* _REQUIRED WORK_
Write out the entire listing below exactly, with the pictures left out.

* _RECORDS FOR PROCESSING_
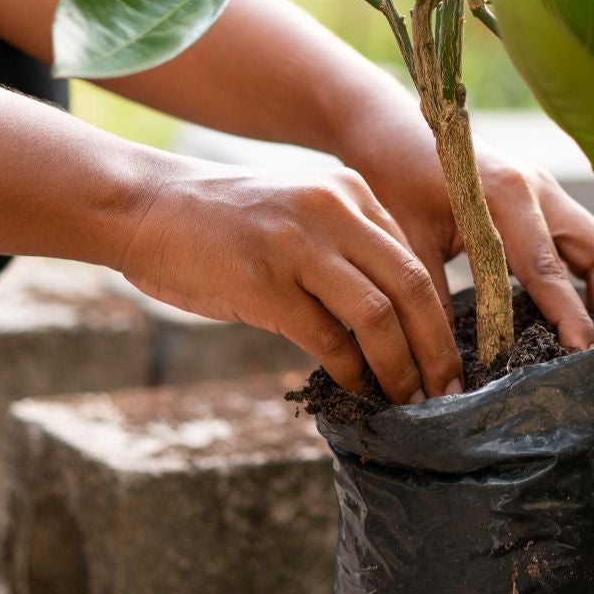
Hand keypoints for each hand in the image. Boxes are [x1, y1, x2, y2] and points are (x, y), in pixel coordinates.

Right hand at [117, 161, 463, 401]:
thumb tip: (391, 321)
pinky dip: (350, 372)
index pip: (415, 259)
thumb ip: (344, 251)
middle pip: (412, 286)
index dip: (439, 316)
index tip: (447, 357)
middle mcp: (334, 211)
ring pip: (377, 315)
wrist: (145, 206)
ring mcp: (299, 245)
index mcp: (350, 193)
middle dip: (437, 348)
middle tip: (448, 392)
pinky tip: (355, 391)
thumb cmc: (222, 222)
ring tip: (408, 401)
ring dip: (400, 368)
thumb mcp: (298, 213)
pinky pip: (327, 338)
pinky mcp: (264, 282)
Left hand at [350, 125, 593, 351]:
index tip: (584, 355)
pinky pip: (586, 243)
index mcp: (506, 194)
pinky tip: (588, 318)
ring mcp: (549, 191)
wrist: (391, 127)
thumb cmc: (395, 177)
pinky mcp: (547, 198)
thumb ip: (435, 299)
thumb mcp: (409, 240)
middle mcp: (540, 189)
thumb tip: (449, 367)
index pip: (548, 268)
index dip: (569, 315)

* _OUTPUT_
Hand keypoints for each hand in the image. Boxes are [x1, y1, x2, y2] and points are (x, y), in pixel coordinates.

Right hand at [117, 161, 463, 401]:
thumb tip: (391, 321)
pinky dip: (350, 372)
index pip: (415, 259)
thumb ip: (344, 251)
middle pip: (412, 286)
index dip: (439, 316)
index tip: (447, 357)
middle mcp: (334, 211)
ring pip: (377, 315)
wrist: (145, 206)
ring mcp: (299, 245)
index mcp: (350, 193)
middle dip: (437, 348)
middle tip: (448, 392)
pinky tip: (355, 391)
thumb cmc: (222, 222)
ring tip: (408, 401)
ring dip: (400, 368)
thumb mcp: (298, 213)
pinky pip: (327, 338)
pinky mcp: (264, 282)
Left hand at [350, 125, 593, 351]:
index tip: (584, 355)
pinky pip: (586, 243)
index mcp: (506, 194)
pinky tip: (588, 318)
ring mcp: (549, 191)
wrist: (391, 127)
thumb cmc: (395, 177)
pinky mcp: (547, 198)
thumb ip: (435, 299)
thumb mcp: (409, 240)
middle mcp: (540, 189)
thumb tip: (449, 367)
index pip: (548, 268)
index dip: (569, 315)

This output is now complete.